Many properties value the biodiversity that exists in the area, and as such prefer extended cutting cycles and varying grass lengths to create habitats for wildlife and encourage pollination. Depending on the site, some National Trust properties may be committed to protecting certain species and thus will base grounds maintenance around their needs. But interspersed with these rewilded areas are borders and edges, as well as lawns and pathways that make for easy visitor access that require a much shorter and precise level of cut – the perfect job for a cylinder mower.

As such, machines may have to adapt between robust mowing and practising finesse. Going between the two requires two things: a skilled operator and a versatile machine.

Operator skill

When it comes to cylinder mowers, the skill of the operator can often have a much larger bearing than with an out-front rotary and flail mower. Lifting and lowering individual units around obstacles found on municipal grounds can be a complex job. However, when operated correctly, machines such as the Toro LT3340 with its robust construction can be the hardest working groundscare mower around.

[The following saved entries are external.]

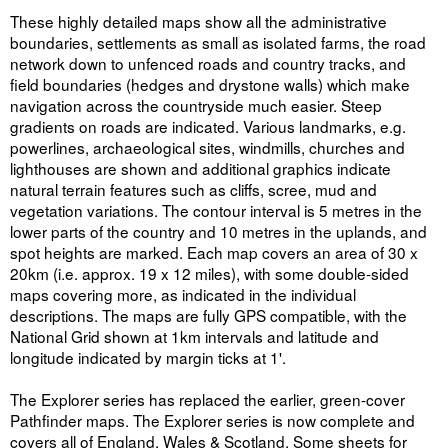
These highly detailed maps show all the administrative
boundaries, settlements as small as isolated farms, the road
network down to unfenced roads and country tracks, and
field boundaries (hedges and drystone walls) which make
navigation across the countryside much easier. Steep
gradients on roads are indicated. Various landmarks, e.g.
powerlines, archaeological sites, windmills, churches and
lighthouses are shown and additional graphics indicate
natural terrain features such as cliffs, scree, mud and
vegetation variations. The contour interval is 5 metres in the
lower parts of the country and 10 metres in the uplands, and
spot heights are marked. Each map covers an area of 30 x
20km (i.e. approx. 19 x 12 miles), with some double-sided
maps covering more, as indicated in the individual
descriptions. The maps are fully GPS compatible, with the
National Grid shown at 1km intervals and latitude and
longitude indicated by margin ticks at 1'.
The Explorer series has replaced the earlier, green-cover
Pathfinder maps. The Explorer series is now complete and
covers all of England, Wales & Scotland. Some sheets for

Designed to tackle overgrown areas as efficiently as light trims, a cylinder mower like this can cope with longer plants and grasses and give a great performance in a variety of conditions.

And of course with Reesink there’s training available to make sure you get the very best from all ride-on mowers. Reesink Turfcare’s Safe Use of Ride-On Mowers course provides groundskeepers with the most up-to-date training on Toro mowers, which means a cylinder mower can work as efficiently as a rotary in many cases across more unkempt terrains. A tailored and thorough overview of machine operation as well the guidance on how to check and maintain the equipment, means an operator can transfer between finessing edges and tackling tougher growth with ease.

Versatility is key

When it comes to choosing between a cylinder or a rotary mower the solution might be easier than first thought. Cross-over machines can provide the best of both worlds. By adding an attachment, a machine can be transformed from a powerhouse triple flail mower to a fine-cut cylinder.

This innovative solution maximises usability, allowing operators to use just one efficient machine where they might have otherwise needed two. Machines such as the Toro LT-F3000 triple flail mower with its cylinder attachment are perfect for meeting the challenges of reduced frequency mowing cycles that can be common in the grounds sectors, while still being able to keep up with delivering the perfect cut in more prestigious areas. A FCF-30 cutter unit and Tempest flail blade design exclusive to Toro, provides fine-cut flail operation which means it can maintain grass both short and long.

So we think you’ll agree there’s no either/or. By combining the benefits of the rotary and cylinder mower you can save both time and money, switching with ease between short precision cuts and tackling longer, wetter, coarser grass without the need to switch out equipment entirely on the job. Cross-over machines are perhaps the definition of productivity by design – quite literally built to tackle everything.